Report
Global Toll Of Fetal Alcohol Syndrome

Author
Svetlana Popova, PhD, Shannon Lange, MPH, Charlotte Probst, MSc, Gerrit Gmel, MSc, Prof Jürgen Rehm, PhD
Citation
Estimation of national, regional, and global prevalence of alcohol use during pregnancy and fetal alcohol syndrome: a systematic review and meta-analysis Popova, Svetlana et al. The Lancet Global Health
  • Source
    The Lancet Global Health
  • Release date
    12/01/2017

Estimation of national, regional, and global prevalence of alcohol use during pregnancy and fetal alcohol syndrome: a systematic review and meta-analysis

Background

Alcohol use during pregnancy is the direct cause of fetal alcohol syndrome (FAS). The researchers aimed to estimate the prevalence of alcohol use during pregnancy and FAS in the general population and, by linking these two indicators, estimate the number of pregnant women that consumed alcohol during pregnancy per one case of FAS.

Methods

The researchers began by doing two independent comprehensive systematic literature searches using multiple electronic databases for original quantitative studies that reported the prevalence in the general population of the respective country of alcohol use during pregnancy published from Jan 1, 1984, to June 30, 2014, or the prevalence of FAS published from Nov 1, 1973, to June 30, 2015, in a peer-reviewed journal or scholarly report.

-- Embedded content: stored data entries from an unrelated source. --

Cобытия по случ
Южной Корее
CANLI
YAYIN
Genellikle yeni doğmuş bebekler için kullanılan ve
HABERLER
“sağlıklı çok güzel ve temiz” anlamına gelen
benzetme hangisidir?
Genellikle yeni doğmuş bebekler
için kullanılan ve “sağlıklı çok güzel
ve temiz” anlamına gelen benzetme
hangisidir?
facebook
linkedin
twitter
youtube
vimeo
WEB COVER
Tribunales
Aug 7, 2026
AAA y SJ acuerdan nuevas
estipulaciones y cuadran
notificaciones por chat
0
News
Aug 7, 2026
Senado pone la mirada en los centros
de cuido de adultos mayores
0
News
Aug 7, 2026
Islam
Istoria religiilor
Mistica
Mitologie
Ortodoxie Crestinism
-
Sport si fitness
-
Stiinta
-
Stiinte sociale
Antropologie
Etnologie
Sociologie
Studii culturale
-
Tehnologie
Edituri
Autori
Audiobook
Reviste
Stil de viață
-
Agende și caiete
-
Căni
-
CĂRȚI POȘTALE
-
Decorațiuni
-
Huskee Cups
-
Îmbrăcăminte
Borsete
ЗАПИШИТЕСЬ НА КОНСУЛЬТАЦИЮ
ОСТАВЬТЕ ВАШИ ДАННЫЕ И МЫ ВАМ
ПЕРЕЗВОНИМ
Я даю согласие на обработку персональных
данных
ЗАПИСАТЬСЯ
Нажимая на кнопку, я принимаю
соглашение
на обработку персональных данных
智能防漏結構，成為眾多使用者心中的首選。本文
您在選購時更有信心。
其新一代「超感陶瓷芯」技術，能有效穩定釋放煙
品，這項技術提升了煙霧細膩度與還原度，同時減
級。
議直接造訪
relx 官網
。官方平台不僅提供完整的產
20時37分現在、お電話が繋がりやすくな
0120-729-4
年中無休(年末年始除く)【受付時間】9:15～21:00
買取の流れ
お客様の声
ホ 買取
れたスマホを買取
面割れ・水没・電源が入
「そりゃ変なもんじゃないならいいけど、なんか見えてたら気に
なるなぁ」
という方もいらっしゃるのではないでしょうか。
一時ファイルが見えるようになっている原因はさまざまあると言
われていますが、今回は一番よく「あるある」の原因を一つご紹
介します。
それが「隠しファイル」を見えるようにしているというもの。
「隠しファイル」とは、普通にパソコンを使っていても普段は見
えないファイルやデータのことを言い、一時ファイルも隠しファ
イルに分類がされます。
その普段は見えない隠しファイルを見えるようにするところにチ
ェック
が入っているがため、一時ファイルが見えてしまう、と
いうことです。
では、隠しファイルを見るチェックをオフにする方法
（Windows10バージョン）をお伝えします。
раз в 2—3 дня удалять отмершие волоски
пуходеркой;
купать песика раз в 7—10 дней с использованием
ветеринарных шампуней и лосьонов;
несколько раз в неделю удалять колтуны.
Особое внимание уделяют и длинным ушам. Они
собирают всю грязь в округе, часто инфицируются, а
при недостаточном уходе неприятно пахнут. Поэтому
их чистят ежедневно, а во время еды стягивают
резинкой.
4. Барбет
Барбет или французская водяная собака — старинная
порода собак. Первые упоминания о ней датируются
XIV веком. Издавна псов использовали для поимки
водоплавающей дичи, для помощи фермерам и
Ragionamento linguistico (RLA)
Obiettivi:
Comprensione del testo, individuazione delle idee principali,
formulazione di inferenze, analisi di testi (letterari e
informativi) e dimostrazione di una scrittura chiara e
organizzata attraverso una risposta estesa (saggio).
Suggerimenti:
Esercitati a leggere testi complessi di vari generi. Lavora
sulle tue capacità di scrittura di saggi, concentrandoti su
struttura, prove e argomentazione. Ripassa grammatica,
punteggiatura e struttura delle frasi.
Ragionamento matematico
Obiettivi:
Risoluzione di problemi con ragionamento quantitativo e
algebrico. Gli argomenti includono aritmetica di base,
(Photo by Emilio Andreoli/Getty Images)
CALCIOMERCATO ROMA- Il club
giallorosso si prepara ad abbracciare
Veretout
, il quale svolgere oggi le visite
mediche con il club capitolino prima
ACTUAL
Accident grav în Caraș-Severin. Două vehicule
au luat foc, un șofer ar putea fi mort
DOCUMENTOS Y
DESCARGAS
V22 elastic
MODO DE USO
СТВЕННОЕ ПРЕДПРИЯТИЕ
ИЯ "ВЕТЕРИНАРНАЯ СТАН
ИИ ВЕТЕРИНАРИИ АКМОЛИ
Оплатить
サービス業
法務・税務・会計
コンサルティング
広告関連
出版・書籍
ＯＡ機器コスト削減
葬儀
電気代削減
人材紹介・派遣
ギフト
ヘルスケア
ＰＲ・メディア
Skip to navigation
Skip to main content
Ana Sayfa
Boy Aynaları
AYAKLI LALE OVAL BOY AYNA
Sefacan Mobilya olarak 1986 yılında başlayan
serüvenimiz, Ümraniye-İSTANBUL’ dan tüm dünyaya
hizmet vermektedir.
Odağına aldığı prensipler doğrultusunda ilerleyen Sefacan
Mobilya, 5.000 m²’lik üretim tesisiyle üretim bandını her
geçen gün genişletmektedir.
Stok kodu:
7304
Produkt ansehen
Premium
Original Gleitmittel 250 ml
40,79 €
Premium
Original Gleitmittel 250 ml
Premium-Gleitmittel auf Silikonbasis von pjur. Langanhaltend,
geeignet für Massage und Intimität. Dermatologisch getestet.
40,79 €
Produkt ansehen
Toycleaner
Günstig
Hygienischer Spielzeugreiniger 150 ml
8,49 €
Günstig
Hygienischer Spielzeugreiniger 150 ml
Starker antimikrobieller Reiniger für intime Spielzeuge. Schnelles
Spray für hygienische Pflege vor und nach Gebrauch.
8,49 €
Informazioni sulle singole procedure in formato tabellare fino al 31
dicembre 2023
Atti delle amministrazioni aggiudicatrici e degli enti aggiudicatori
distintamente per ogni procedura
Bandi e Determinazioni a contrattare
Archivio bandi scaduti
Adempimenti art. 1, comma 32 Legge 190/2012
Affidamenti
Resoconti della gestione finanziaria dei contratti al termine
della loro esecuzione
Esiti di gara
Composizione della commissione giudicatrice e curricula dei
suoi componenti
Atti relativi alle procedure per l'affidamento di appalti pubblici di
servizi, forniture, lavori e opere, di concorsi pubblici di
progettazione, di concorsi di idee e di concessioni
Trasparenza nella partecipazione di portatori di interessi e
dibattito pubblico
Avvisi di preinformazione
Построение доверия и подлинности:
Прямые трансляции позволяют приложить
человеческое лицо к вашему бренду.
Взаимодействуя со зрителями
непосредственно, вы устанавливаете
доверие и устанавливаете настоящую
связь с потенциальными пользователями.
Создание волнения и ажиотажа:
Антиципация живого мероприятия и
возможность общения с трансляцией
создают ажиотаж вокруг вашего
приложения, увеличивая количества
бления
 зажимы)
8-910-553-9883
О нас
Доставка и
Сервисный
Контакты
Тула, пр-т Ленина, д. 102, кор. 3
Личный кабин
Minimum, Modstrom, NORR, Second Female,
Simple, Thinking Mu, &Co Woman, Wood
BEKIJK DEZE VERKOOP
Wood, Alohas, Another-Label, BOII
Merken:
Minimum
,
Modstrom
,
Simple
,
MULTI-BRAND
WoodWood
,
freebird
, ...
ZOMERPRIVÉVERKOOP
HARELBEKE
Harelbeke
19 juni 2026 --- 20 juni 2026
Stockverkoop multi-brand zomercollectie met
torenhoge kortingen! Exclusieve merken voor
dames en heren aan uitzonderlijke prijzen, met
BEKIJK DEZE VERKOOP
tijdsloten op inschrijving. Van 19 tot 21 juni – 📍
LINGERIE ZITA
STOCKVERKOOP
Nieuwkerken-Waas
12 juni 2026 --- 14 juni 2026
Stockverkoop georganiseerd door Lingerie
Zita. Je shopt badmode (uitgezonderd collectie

Each study on the prevalence of alcohol use during pregnancy was critically appraised using a checklist for observational studies, and each study on the prevalence of FAS was critically appraised by use of a method specifically designed for systematic reviews addressing questions of prevalence. Studies on the prevalence of alcohol use during pregnancy and/or FAS were omitted if they used a sample population not generalisable to the general population of the respective country, reported a pooled estimate by combining several studies, or were published in iteration. Studies that excluded abstainers were also omitted for the prevalence of alcohol use during pregnancy.

The researchers then did country-specific random-effects meta-analyses to estimate the pooled prevalence of these indicators. For countries with one or no empirical studies, the authors predicted prevalence of alcohol use during pregnancy using fractional response regression modelling and prevalence of FAS using a quotient of the average number of women who consumed alcohol during pregnancy per one case of FAS.

The researchers used Monte Carlo simulations to derive confidence intervals for the country-specific point estimates of the prevalence of FAS. They estimated WHO regional and global averages of the prevalence of alcohol use during pregnancy and FAS, weighted by the number of livebirths per country. The review protocols for the prevalence of alcohol use during pregnancy (CRD42016033835) and FAS (CRD42016033837) are available on PROSPERO.

Findings

Of 23 470 studies identified for the prevalence of alcohol use, 328 studies were retained for systematic review and meta-analysis; the search strategy for the prevalence of FAS yielded 11 110 studies, of which 62 were used in our analysis. The global prevalence of alcohol use during pregnancy was estimated to be 9·8% (95% CI 8·9–11·1) and the estimated prevalence of FAS in the general population was 14·6 per 10 000 people (95% CI 9·4–23·3).

The researchers also estimated that one in every 67 women who consumed alcohol during pregnancy would deliver a child with FAS, which translates to about 119 000 children born with FAS in the world every year.

Interpretation

Alcohol use during pregnancy is common in many countries and as such, FAS is a relatively prevalent alcohol-related birth defect. More effective prevention strategies targeting alcohol use during pregnancy and surveillance of FAS are urgently needed.

Funding

Centre for Addiction and Mental Health (no external funding was sought).